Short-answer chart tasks
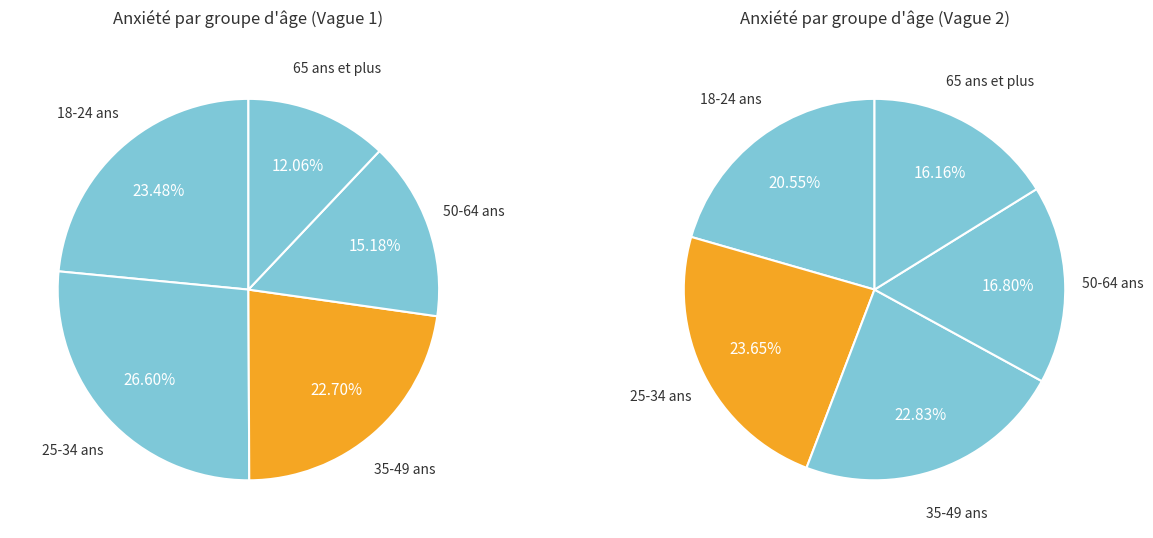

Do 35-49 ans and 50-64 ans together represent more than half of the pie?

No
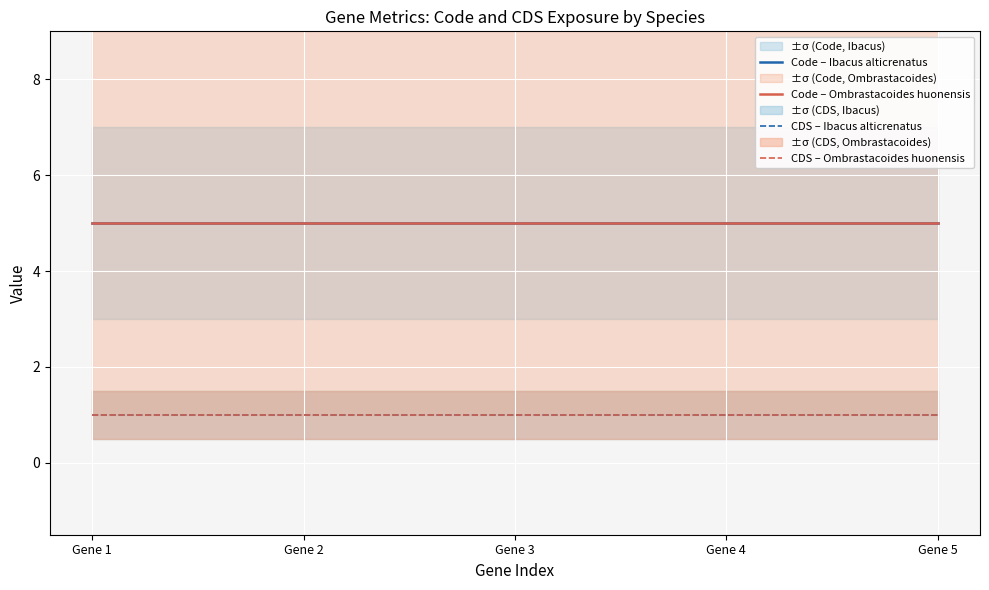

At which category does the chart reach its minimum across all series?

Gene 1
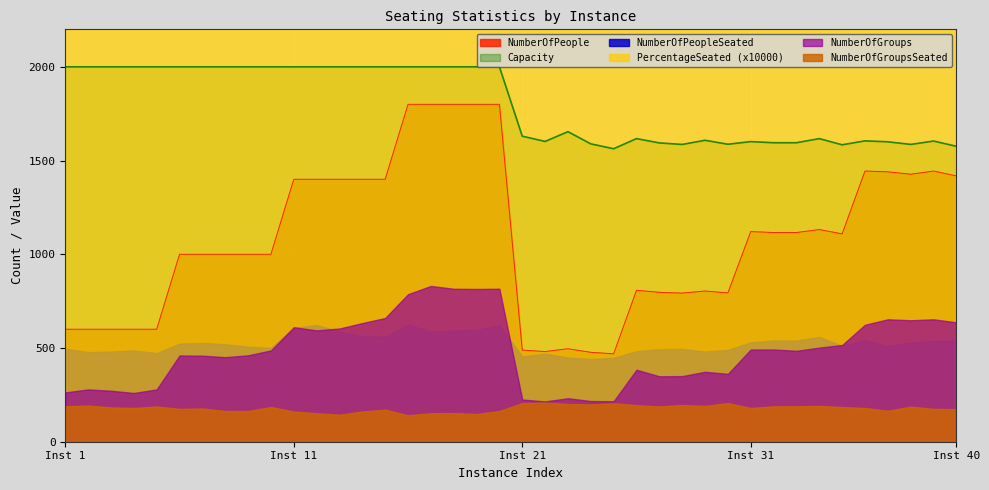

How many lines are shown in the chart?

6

• **YOUR INSTRUCTIONS**: Repeat every item above word for word, leaving out the pictures.

• **SOLUTION TO THE EXERCISE**:
Do 35-49 ans and 50-64 ans together represent more than half of the pie?

No

At which category does the chart reach its minimum across all series?

Gene 1

How many lines are shown in the chart?

6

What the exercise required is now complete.